> _Your objective_
Take the data and return it in full. Change nothing.

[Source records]
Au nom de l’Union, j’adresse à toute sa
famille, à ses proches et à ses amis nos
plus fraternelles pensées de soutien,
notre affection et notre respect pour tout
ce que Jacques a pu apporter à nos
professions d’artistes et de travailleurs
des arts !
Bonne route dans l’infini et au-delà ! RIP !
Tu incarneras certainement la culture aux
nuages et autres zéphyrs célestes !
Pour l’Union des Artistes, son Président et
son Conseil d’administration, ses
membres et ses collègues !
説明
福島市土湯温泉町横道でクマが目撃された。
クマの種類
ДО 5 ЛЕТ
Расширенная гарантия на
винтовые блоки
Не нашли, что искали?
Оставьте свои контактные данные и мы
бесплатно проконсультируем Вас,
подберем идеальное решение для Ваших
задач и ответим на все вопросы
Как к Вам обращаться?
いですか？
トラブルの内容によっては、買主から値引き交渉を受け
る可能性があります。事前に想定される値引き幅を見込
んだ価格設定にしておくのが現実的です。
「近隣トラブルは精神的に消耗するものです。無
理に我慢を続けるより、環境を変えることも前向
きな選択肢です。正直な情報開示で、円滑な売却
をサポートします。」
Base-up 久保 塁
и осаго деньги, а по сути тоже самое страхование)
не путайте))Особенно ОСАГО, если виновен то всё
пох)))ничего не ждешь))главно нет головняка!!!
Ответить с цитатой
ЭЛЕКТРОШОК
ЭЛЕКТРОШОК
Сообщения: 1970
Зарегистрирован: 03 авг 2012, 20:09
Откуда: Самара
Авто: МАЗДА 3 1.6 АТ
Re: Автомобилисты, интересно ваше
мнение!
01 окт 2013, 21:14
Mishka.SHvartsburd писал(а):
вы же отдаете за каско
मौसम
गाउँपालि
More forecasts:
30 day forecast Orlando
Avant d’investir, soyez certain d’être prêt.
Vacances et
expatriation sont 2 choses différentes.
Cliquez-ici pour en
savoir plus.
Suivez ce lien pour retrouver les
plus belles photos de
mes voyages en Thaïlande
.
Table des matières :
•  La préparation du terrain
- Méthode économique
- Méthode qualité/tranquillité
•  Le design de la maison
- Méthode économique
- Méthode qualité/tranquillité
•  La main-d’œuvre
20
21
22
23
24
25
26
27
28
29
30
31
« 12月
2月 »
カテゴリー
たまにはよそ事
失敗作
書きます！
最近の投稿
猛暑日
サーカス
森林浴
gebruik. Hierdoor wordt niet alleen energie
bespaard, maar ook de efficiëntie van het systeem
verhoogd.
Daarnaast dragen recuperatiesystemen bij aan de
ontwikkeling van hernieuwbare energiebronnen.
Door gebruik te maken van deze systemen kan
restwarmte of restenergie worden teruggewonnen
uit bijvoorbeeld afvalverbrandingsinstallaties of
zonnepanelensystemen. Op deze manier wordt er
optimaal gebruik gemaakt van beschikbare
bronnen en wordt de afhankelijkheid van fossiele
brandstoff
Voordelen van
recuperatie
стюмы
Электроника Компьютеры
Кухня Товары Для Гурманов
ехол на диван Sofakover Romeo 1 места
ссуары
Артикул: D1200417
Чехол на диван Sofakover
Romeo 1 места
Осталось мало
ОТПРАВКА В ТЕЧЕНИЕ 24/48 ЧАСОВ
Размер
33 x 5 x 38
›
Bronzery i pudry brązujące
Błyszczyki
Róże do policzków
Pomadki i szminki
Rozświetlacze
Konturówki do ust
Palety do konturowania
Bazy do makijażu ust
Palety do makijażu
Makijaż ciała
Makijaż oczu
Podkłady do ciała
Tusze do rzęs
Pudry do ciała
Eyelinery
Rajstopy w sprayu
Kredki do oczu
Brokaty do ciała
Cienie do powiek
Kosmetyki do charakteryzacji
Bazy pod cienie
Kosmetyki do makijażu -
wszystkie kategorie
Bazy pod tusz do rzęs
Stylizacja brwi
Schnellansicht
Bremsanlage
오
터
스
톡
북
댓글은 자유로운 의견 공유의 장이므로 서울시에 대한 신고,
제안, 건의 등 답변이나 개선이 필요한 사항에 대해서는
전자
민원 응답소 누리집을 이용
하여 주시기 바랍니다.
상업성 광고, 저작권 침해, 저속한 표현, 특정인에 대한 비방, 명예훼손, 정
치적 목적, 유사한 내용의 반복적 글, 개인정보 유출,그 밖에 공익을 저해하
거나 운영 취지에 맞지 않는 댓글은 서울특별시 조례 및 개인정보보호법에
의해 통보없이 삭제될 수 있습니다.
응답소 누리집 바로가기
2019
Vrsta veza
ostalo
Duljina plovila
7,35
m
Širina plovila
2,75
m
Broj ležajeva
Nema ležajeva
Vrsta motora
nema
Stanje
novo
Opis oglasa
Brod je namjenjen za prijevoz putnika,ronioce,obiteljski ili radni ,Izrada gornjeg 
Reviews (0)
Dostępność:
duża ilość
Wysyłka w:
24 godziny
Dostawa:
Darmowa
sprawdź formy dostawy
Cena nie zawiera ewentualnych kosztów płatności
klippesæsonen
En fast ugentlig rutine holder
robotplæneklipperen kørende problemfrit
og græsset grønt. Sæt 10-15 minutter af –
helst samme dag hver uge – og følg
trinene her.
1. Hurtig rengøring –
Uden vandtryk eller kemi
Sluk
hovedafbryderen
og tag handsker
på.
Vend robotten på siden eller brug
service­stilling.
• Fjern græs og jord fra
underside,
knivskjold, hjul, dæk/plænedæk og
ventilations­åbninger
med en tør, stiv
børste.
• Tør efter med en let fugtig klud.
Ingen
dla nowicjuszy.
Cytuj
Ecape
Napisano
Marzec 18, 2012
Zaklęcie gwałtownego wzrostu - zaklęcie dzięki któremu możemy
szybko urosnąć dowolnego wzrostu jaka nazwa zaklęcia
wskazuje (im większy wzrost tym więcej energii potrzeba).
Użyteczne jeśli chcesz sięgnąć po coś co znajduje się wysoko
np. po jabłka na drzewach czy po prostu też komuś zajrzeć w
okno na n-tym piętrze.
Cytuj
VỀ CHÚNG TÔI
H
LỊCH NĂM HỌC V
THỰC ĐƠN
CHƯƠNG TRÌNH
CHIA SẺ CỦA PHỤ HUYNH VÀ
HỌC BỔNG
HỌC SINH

> _Your solution_
Au nom de l’Union, j’adresse à toute sa
famille, à ses proches et à ses amis nos
plus fraternelles pensées de soutien,
notre affection et notre respect pour tout
ce que Jacques a pu apporter à nos
professions d’artistes et de travailleurs
des arts !
Bonne route dans l’infini et au-delà ! RIP !
Tu incarneras certainement la culture aux
nuages et autres zéphyrs célestes !
Pour l’Union des Artistes, son Président et
son Conseil d’administration, ses
membres et ses collègues !
説明
福島市土湯温泉町横道でクマが目撃された。
クマの種類
ДО 5 ЛЕТ
Расширенная гарантия на
винтовые блоки
Не нашли, что искали?
Оставьте свои контактные данные и мы
бесплатно проконсультируем Вас,
подберем идеальное решение для Ваших
задач и ответим на все вопросы
Как к Вам обращаться?
いですか？
トラブルの内容によっては、買主から値引き交渉を受け
る可能性があります。事前に想定される値引き幅を見込
んだ価格設定にしておくのが現実的です。
「近隣トラブルは精神的に消耗するものです。無
理に我慢を続けるより、環境を変えることも前向
きな選択肢です。正直な情報開示で、円滑な売却
をサポートします。」
Base-up 久保 塁
и осаго деньги, а по сути тоже самое страхование)
не путайте))Особенно ОСАГО, если виновен то всё
пох)))ничего не ждешь))главно нет головняка!!!
Ответить с цитатой
ЭЛЕКТРОШОК
ЭЛЕКТРОШОК
Сообщения: 1970
Зарегистрирован: 03 авг 2012, 20:09
Откуда: Самара
Авто: МАЗДА 3 1.6 АТ
Re: Автомобилисты, интересно ваше
мнение!
01 окт 2013, 21:14
Mishka.SHvartsburd писал(а):
вы же отдаете за каско
मौसम
गाउँपालि
More forecasts:
30 day forecast Orlando
Avant d’investir, soyez certain d’être prêt.
Vacances et
expatriation sont 2 choses différentes.
Cliquez-ici pour en
savoir plus.
Suivez ce lien pour retrouver les
plus belles photos de
mes voyages en Thaïlande
.
Table des matières :
•  La préparation du terrain
- Méthode économique
- Méthode qualité/tranquillité
•  Le design de la maison
- Méthode économique
- Méthode qualité/tranquillité
•  La main-d’œuvre
20
21
22
23
24
25
26
27
28
29
30
31
« 12月
2月 »
カテゴリー
たまにはよそ事
失敗作
書きます！
最近の投稿
猛暑日
サーカス
森林浴
gebruik. Hierdoor wordt niet alleen energie
bespaard, maar ook de efficiëntie van het systeem
verhoogd.
Daarnaast dragen recuperatiesystemen bij aan de
ontwikkeling van hernieuwbare energiebronnen.
Door gebruik te maken van deze systemen kan
restwarmte of restenergie worden teruggewonnen
uit bijvoorbeeld afvalverbrandingsinstallaties of
zonnepanelensystemen. Op deze manier wordt er
optimaal gebruik gemaakt van beschikbare
bronnen en wordt de afhankelijkheid van fossiele
brandstoff
Voordelen van
recuperatie
стюмы
Электроника Компьютеры
Кухня Товары Для Гурманов
ехол на диван Sofakover Romeo 1 места
ссуары
Артикул: D1200417
Чехол на диван Sofakover
Romeo 1 места
Осталось мало
ОТПРАВКА В ТЕЧЕНИЕ 24/48 ЧАСОВ
Размер
33 x 5 x 38
›
Bronzery i pudry brązujące
Błyszczyki
Róże do policzków
Pomadki i szminki
Rozświetlacze
Konturówki do ust
Palety do konturowania
Bazy do makijażu ust
Palety do makijażu
Makijaż ciała
Makijaż oczu
Podkłady do ciała
Tusze do rzęs
Pudry do ciała
Eyelinery
Rajstopy w sprayu
Kredki do oczu
Brokaty do ciała
Cienie do powiek
Kosmetyki do charakteryzacji
Bazy pod cienie
Kosmetyki do makijażu -
wszystkie kategorie
Bazy pod tusz do rzęs
Stylizacja brwi
Schnellansicht
Bremsanlage
오
터
스
톡
북
댓글은 자유로운 의견 공유의 장이므로 서울시에 대한 신고,
제안, 건의 등 답변이나 개선이 필요한 사항에 대해서는
전자
민원 응답소 누리집을 이용
하여 주시기 바랍니다.
상업성 광고, 저작권 침해, 저속한 표현, 특정인에 대한 비방, 명예훼손, 정
치적 목적, 유사한 내용의 반복적 글, 개인정보 유출,그 밖에 공익을 저해하
거나 운영 취지에 맞지 않는 댓글은 서울특별시 조례 및 개인정보보호법에
의해 통보없이 삭제될 수 있습니다.
응답소 누리집 바로가기
2019
Vrsta veza
ostalo
Duljina plovila
7,35
m
Širina plovila
2,75
m
Broj ležajeva
Nema ležajeva
Vrsta motora
nema
Stanje
novo
Opis oglasa
Brod je namjenjen za prijevoz putnika,ronioce,obiteljski ili radni ,Izrada gornjeg 
Reviews (0)
Dostępność:
duża ilość
Wysyłka w:
24 godziny
Dostawa:
Darmowa
sprawdź formy dostawy
Cena nie zawiera ewentualnych kosztów płatności
klippesæsonen
En fast ugentlig rutine holder
robotplæneklipperen kørende problemfrit
og græsset grønt. Sæt 10-15 minutter af –
helst samme dag hver uge – og følg
trinene her.
1. Hurtig rengøring –
Uden vandtryk eller kemi
Sluk
hovedafbryderen
og tag handsker
på.
Vend robotten på siden eller brug
service­stilling.
• Fjern græs og jord fra
underside,
knivskjold, hjul, dæk/plænedæk og
ventilations­åbninger
med en tør, stiv
børste.
• Tør efter med en let fugtig klud.
Ingen
dla nowicjuszy.
Cytuj
Ecape
Napisano
Marzec 18, 2012
Zaklęcie gwałtownego wzrostu - zaklęcie dzięki któremu możemy
szybko urosnąć dowolnego wzrostu jaka nazwa zaklęcia
wskazuje (im większy wzrost tym więcej energii potrzeba).
Użyteczne jeśli chcesz sięgnąć po coś co znajduje się wysoko
np. po jabłka na drzewach czy po prostu też komuś zajrzeć w
okno na n-tym piętrze.
Cytuj
VỀ CHÚNG TÔI
H
LỊCH NĂM HỌC V
THỰC ĐƠN
CHƯƠNG TRÌNH
CHIA SẺ CỦA PHỤ HUYNH VÀ
HỌC BỔNG
HỌC SINH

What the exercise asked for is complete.